• THE TASK: Copy the records below exactly as they stand. Leave out the pictures.

• SUPPLIED RECORDS:
__________________________________________________

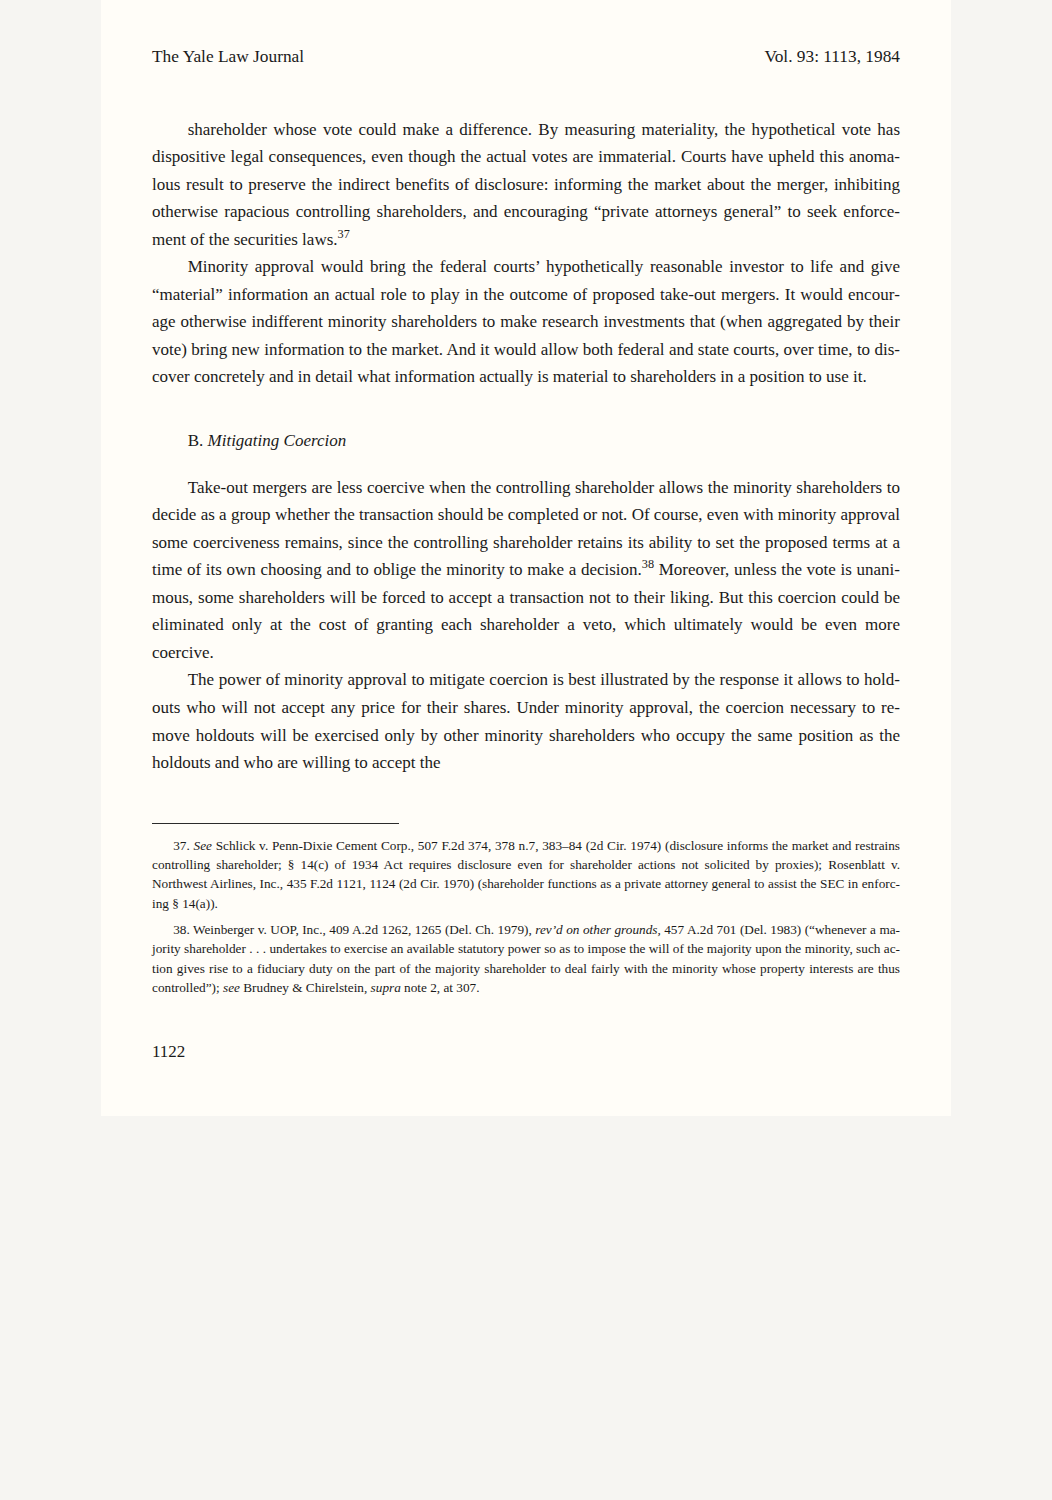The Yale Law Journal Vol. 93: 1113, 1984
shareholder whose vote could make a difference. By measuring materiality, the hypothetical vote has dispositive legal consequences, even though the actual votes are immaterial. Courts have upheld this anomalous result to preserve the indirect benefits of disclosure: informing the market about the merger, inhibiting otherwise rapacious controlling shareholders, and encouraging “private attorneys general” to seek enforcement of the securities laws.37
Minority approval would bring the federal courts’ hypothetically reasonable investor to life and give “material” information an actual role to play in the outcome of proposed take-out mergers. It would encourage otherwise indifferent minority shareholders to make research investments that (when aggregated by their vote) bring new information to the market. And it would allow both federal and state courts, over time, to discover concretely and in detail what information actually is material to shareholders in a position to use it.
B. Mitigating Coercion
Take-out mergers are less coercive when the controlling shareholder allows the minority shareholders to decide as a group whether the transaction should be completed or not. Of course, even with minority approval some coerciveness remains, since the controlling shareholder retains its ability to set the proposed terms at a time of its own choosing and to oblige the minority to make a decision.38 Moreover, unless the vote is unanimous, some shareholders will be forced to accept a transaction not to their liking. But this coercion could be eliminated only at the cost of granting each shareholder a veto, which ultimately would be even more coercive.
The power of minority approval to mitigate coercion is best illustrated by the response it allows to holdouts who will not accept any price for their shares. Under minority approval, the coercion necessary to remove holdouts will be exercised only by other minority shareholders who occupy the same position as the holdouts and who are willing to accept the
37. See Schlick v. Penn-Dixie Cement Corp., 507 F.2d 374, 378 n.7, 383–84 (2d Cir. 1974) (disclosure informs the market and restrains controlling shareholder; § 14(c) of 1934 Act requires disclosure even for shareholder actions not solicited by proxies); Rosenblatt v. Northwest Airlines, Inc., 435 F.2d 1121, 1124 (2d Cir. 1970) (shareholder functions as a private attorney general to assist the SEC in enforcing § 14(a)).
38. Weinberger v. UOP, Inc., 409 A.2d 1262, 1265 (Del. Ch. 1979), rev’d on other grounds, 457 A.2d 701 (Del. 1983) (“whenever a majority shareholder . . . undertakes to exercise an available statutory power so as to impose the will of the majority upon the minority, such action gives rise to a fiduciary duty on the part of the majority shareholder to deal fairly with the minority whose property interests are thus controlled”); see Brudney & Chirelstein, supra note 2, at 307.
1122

__________________________________________________

• RESPONSE:
The Yale Law Journal Vol. 93: 1113, 1984
shareholder whose vote could make a difference. By measuring materiality, the hypothetical vote has dispositive legal consequences, even though the actual votes are immaterial. Courts have upheld this anomalous result to preserve the indirect benefits of disclosure: informing the market about the merger, inhibiting otherwise rapacious controlling shareholders, and encouraging “private attorneys general” to seek enforcement of the securities laws.37
Minority approval would bring the federal courts’ hypothetically reasonable investor to life and give “material” information an actual role to play in the outcome of proposed take-out mergers. It would encourage otherwise indifferent minority shareholders to make research investments that (when aggregated by their vote) bring new information to the market. And it would allow both federal and state courts, over time, to discover concretely and in detail what information actually is material to shareholders in a position to use it.
B. Mitigating Coercion
Take-out mergers are less coercive when the controlling shareholder allows the minority shareholders to decide as a group whether the transaction should be completed or not. Of course, even with minority approval some coerciveness remains, since the controlling shareholder retains its ability to set the proposed terms at a time of its own choosing and to oblige the minority to make a decision.38 Moreover, unless the vote is unanimous, some shareholders will be forced to accept a transaction not to their liking. But this coercion could be eliminated only at the cost of granting each shareholder a veto, which ultimately would be even more coercive.
The power of minority approval to mitigate coercion is best illustrated by the response it allows to holdouts who will not accept any price for their shares. Under minority approval, the coercion necessary to remove holdouts will be exercised only by other minority shareholders who occupy the same position as the holdouts and who are willing to accept the
37. See Schlick v. Penn-Dixie Cement Corp., 507 F.2d 374, 378 n.7, 383–84 (2d Cir. 1974) (disclosure informs the market and restrains controlling shareholder; § 14(c) of 1934 Act requires disclosure even for shareholder actions not solicited by proxies); Rosenblatt v. Northwest Airlines, Inc., 435 F.2d 1121, 1124 (2d Cir. 1970) (shareholder functions as a private attorney general to assist the SEC in enforcing § 14(a)).
38. Weinberger v. UOP, Inc., 409 A.2d 1262, 1265 (Del. Ch. 1979), rev’d on other grounds, 457 A.2d 701 (Del. 1983) (“whenever a majority shareholder . . . undertakes to exercise an available statutory power so as to impose the will of the majority upon the minority, such action gives rise to a fiduciary duty on the part of the majority shareholder to deal fairly with the minority whose property interests are thus controlled”); see Brudney & Chirelstein, supra note 2, at 307.
1122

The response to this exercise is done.